The central goal of the Hébert Lab is to reconstruct neocortical tissue in such a way that the activity of this new tissue can encode useful behavior to the animal. One strategy for approaching this goal is by combining a normal complement of neocortical precursor cell types for transplantation, including neuronal, glial, and vascular subtypes, and arranging the precursors in a laminar cytoarchitecture that resembles the normal developing neocortex.
Live imaging of a human neocortical neuron 2 days after transplantation into the adult mouse neocortex showing a growth cone exiting the graft and finding its way.
A key aspect to obtaining functional cortical tissue is cytoarchitecture. To minimize experimental variability, we can standardize the size of neocortical lesions with the aim of optimizing the deposition of a structured, cellularized, and vascularized bioscaffold. Within 2 weeks after transplantation, the graft is well vascularized (see below) and its neurons project and connect to normal targets, namely to the contralateral cerebral hemisphere across the corpus callosum and also down to the striatum.

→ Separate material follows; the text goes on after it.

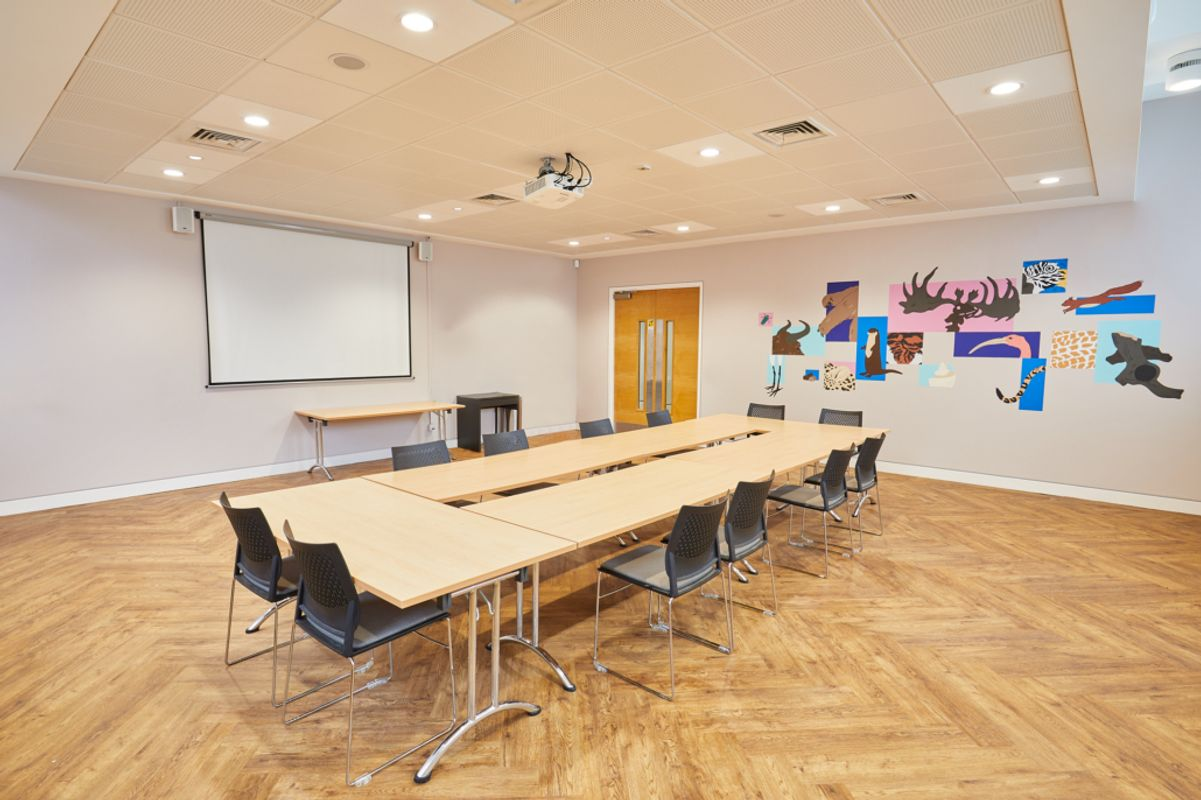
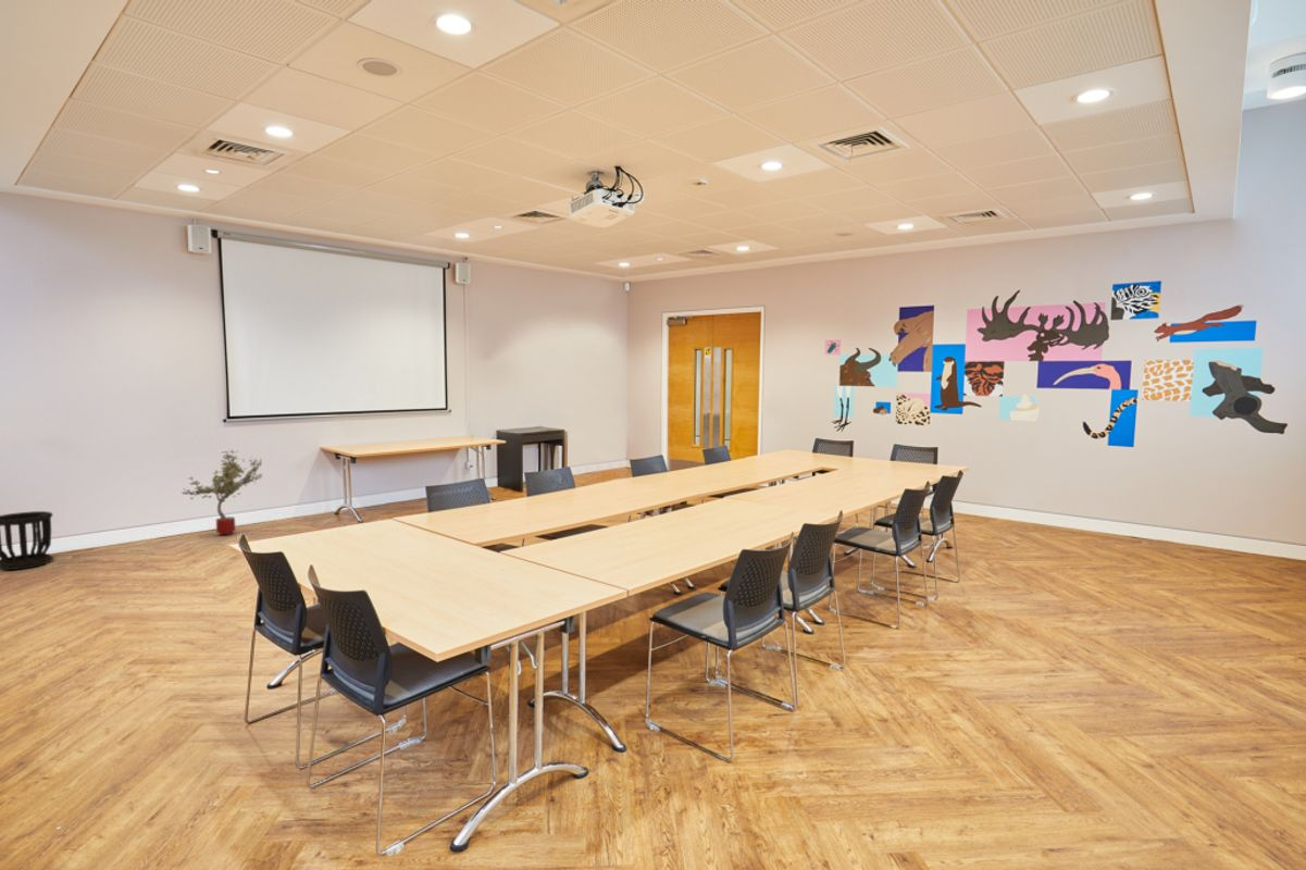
+ wastebasket [0,510,54,571]
+ potted tree [182,449,263,536]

When vascular endothelial cells are included in the transplant cell population, they form vessels (green) and integrate with the host vasculature to circulate blood.
Live imaging of human vascular endothelial cells 30 days after transplantation (with human neuronal stem cells), showing extensive vessel formation within the graft.
We can visualize and measure blood circulation in live animals by labeling a small fraction of erythrocytes with DiO (rapidly moving green dots).
A graft whose cells are labeled with GFP (green fluorescent protein) 3 months post-transplantation, as part of a study to determine how young grafts affect the brains of old mice (>24 months), and how old brains affect young grafts.
The lab has developed a protocol that allows for a single injection of engineered microglia (small green dots) to distribute and replace their endogenous counterparts throughout large areas of cortex.